TIRANA, June 11 – Albania’s Supreme Court has dismissed a case against two Socialist lawmakers who faced charges for punching and shoving an opposition colleague in the halls of the Albanian parliament.

Arben Ndoka and Pjerin Ndreu were charged last July for the violence against Democratic Party MP Gent Strazimiri. A video from the parliament’s close circuit television cameras showed the accused MPs punching the other. Strazimiri’ case was used by the opposition Democrats as a reason to boycott parliament for months.

“The case cannot proceed, because it is not part of the criminal justice jurisdiction,” the court ruling noted, adding behavior in the parliament is the exclusive domain of the parliament’s leadership in terms of punishments for conflicts that “do not bring other serious consequences under the law.”

Prosecutors had asked the court to sentence Ndreu and Ndoka to respectively 8 months and 1 year imprisonment and to subsequently convert the sentences to community service duties. They could have also lost the ability to seek reelection.

After the issuance of the verdict Ndreu said he was regretful of the incident.

“I apologize for that moment of bad temper,” he said, adding he did not believe there was a criminal case to be made and that it was a political effort to attack him. “The court’s decision showed that this attempt was voided.”

The opposition protested the court’s decision. Its head, Lulzim Basha, called the verdict “dark news for Albania, Albanian democracy and parliamentarian life.”

“Our American and European partners have been challenged.
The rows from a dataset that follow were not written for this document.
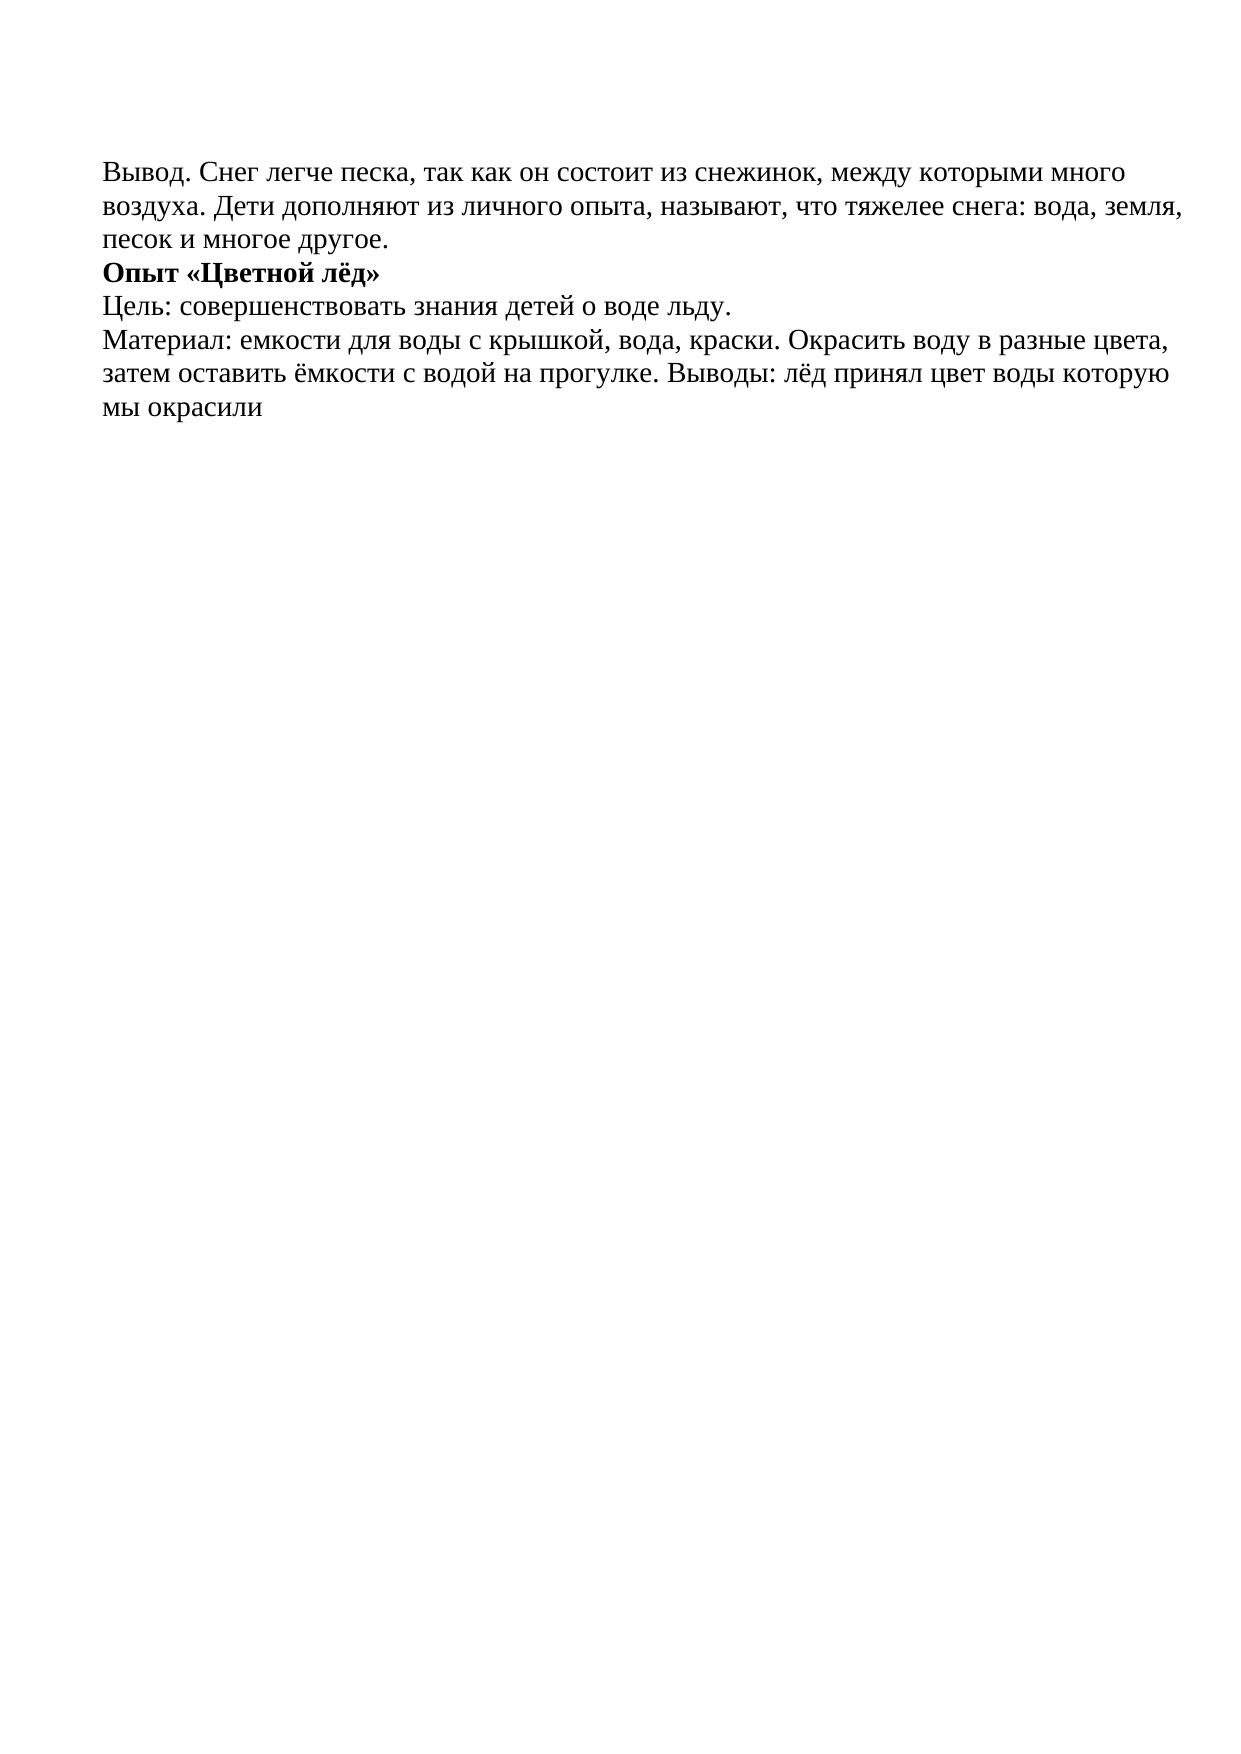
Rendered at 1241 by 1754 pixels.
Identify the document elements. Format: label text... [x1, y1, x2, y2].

text Вывод. Снег легче песка, так как он состоит из снежинок, между которыми много воздуха. Дети дополняют из личного опыта, называют, что тяжелее снега: вода, земля, песок и многое другое. [102, 154, 1209, 255]
subtitle Опыт «Цветной лёд» [102, 255, 1209, 288]
text Материал: емкости для воды с крышкой, вода, краски. Окрасить воду в разные цвета, затем оставить ёмкости с водой на прогулке. Выводы: лёд принял цвет воды которую мы окрасили [102, 322, 1209, 422]
text Цель: совершенствовать знания детей о воде льду. [102, 288, 1209, 322]
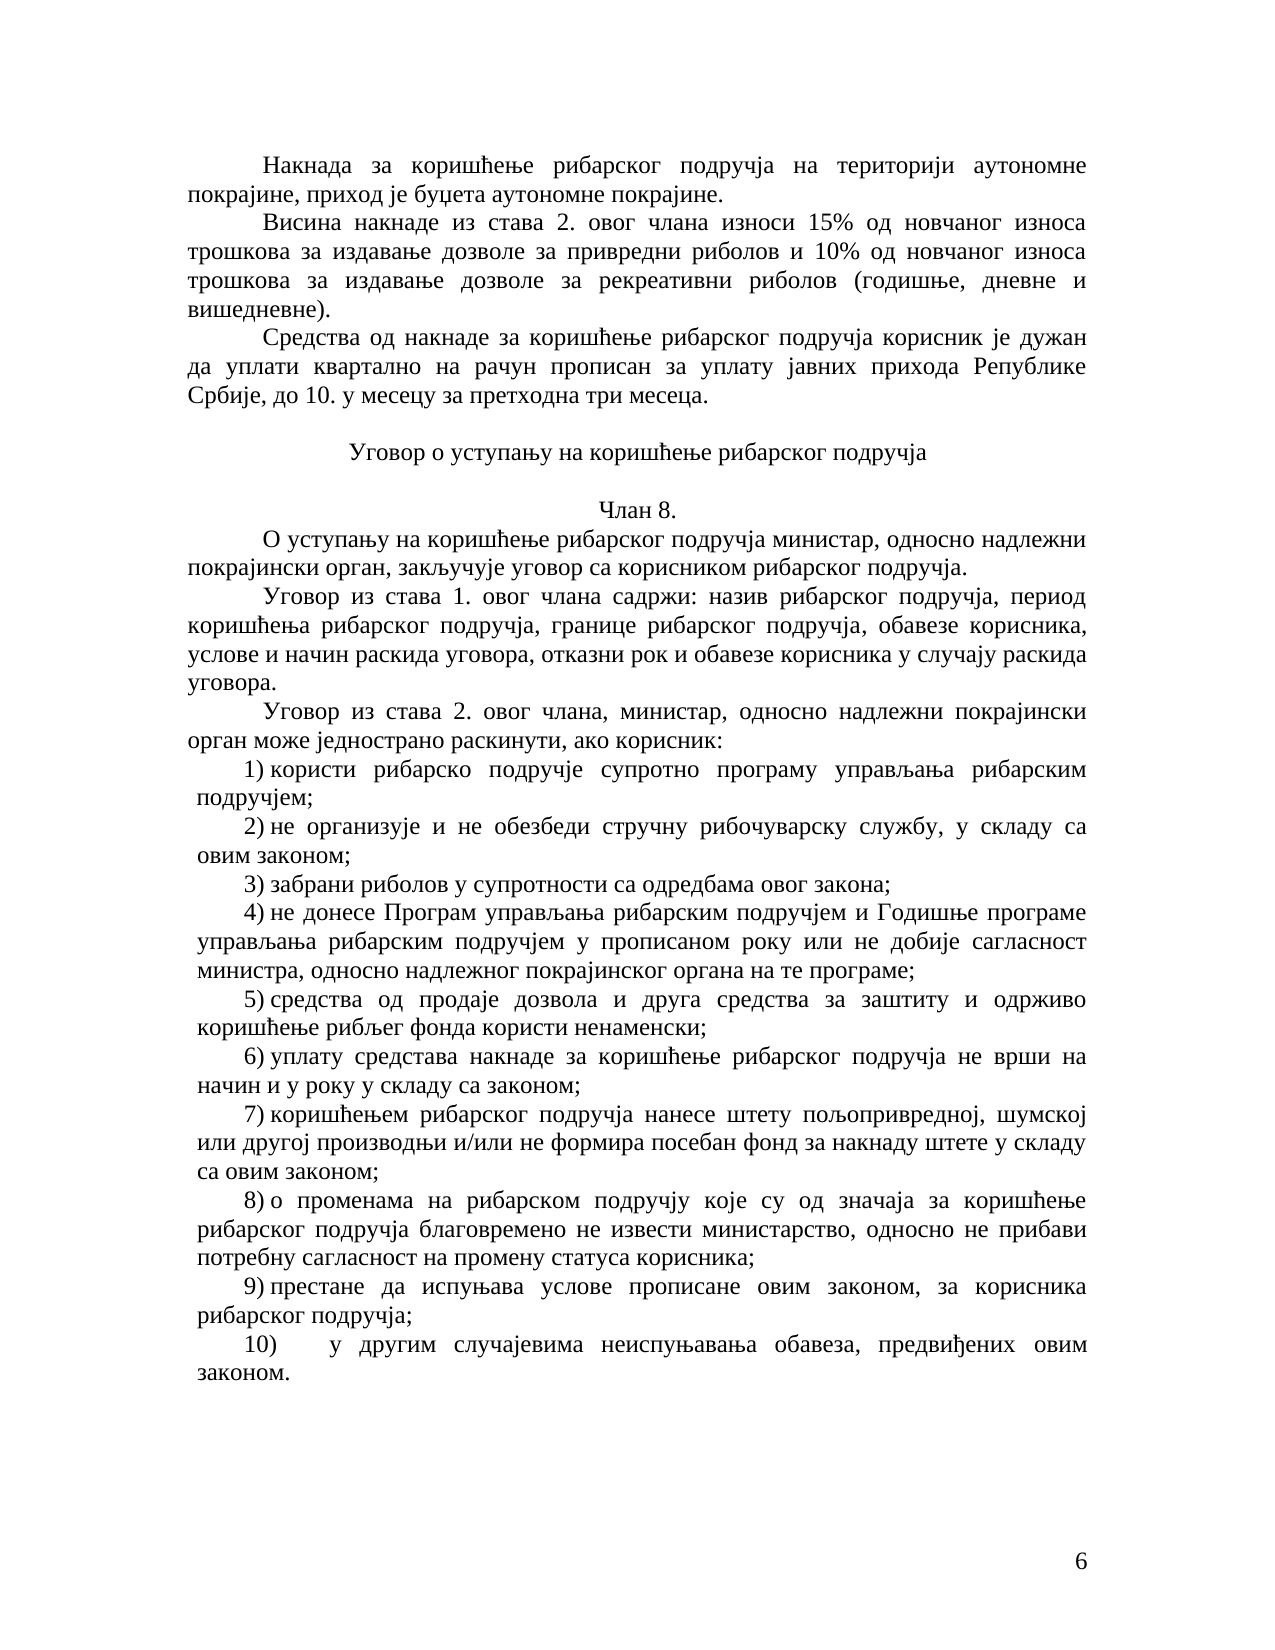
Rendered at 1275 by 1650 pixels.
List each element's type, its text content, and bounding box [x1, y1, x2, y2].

list у другим случајевима неиспуњавања обавеза, предвиђених овим законом. [197, 1329, 1087, 1386]
list уплату средстава накнаде за коришћење рибарског подручја не врши на начин и у року у складу са законом; [197, 1041, 1087, 1099]
text Средства од накнаде за коришћење рибарског подручја корисник је дужан да уплати квартално на рачун прописан за уплату јавних прихода Републике Србије, до 10. у месецу за претходна три месеца. [187, 322, 1087, 409]
list не донесе Програм управљања рибарским подручјем и Годишње програме управљања рибарским подручјем у прописаном року или не добије сагласност министра, односно надлежног покрајинског органа на те програме; [197, 897, 1087, 984]
list престане да испуњава услове прописане овим законом, за корисника рибарског подручја; [197, 1271, 1087, 1329]
text Члан 8. [187, 495, 1087, 524]
text Уговор из става 1. овог члана садржи: назив рибарског подручја, период коришћења рибарског подручја, границе рибарског подручја, обавезе корисника, услове и начин раскида уговора, отказни рок и обавезе корисника у случају раскида уговора. [187, 581, 1087, 696]
text Уговор из става 2. овог члана, министар, односно надлежни покрајински орган може једнострано раскинути, ако корисник: [187, 696, 1087, 754]
text Висина накнаде из става 2. овог члана износи 15% од новчаног износа трошкова за издавање дозволе за привредни риболов и 10% од новчаног износа трошкова за издавање дозволе за рекреативни риболов (годишње, дневне и вишедневне). [187, 207, 1087, 322]
list о променама на рибарском подручју које су од значаја за коришћење рибарског подручја благовремено не извести министарство, односно не прибави потребну сагласност на промену статуса корисника; [197, 1185, 1087, 1271]
text О уступању на коришћење рибарског подручја министар, односно надлежни покрајински орган, закључује уговор са корисником рибарског подручја. [187, 524, 1087, 581]
text Накнада за коришћење рибарског подручја на територији аутономне покрајине, приход је буџета аутономне покрајине. [187, 150, 1087, 207]
text Уговор о уступању на коришћење рибарског подручја [187, 437, 1087, 466]
list средства од продаје дозвола и друга средства за заштиту и одрживо коришћење рибљег фонда користи ненаменски; [197, 984, 1087, 1041]
list забрани риболов у супротности са одредбама овог закона; [197, 869, 1087, 897]
list користи рибарско подручје супротно програму управљања рибарским подручјем; [196, 754, 1087, 811]
list не организује и не обезбеди стручну рибочуварску службу, у складу са овим законом; [197, 811, 1087, 869]
list коришћењем рибарског подручја нанесе штету пољопривредној, шумској или другој производњи и/или не формира посебан фонд за накнаду штете у складу са овим законом; [197, 1099, 1087, 1185]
Instead of decriminalization, as an urgent and vital need of Albanian politics and society, [Prime Minister] Edi Rama sealed his deed of criminalization of power,” Basha said in a statement.

Rama had earlier said violence of the type seen in the video had happened during parliamentary sessions in the past without the case going to court, but had agreed that it was best for Supreme Court to rule on the matter since those accused were MPs.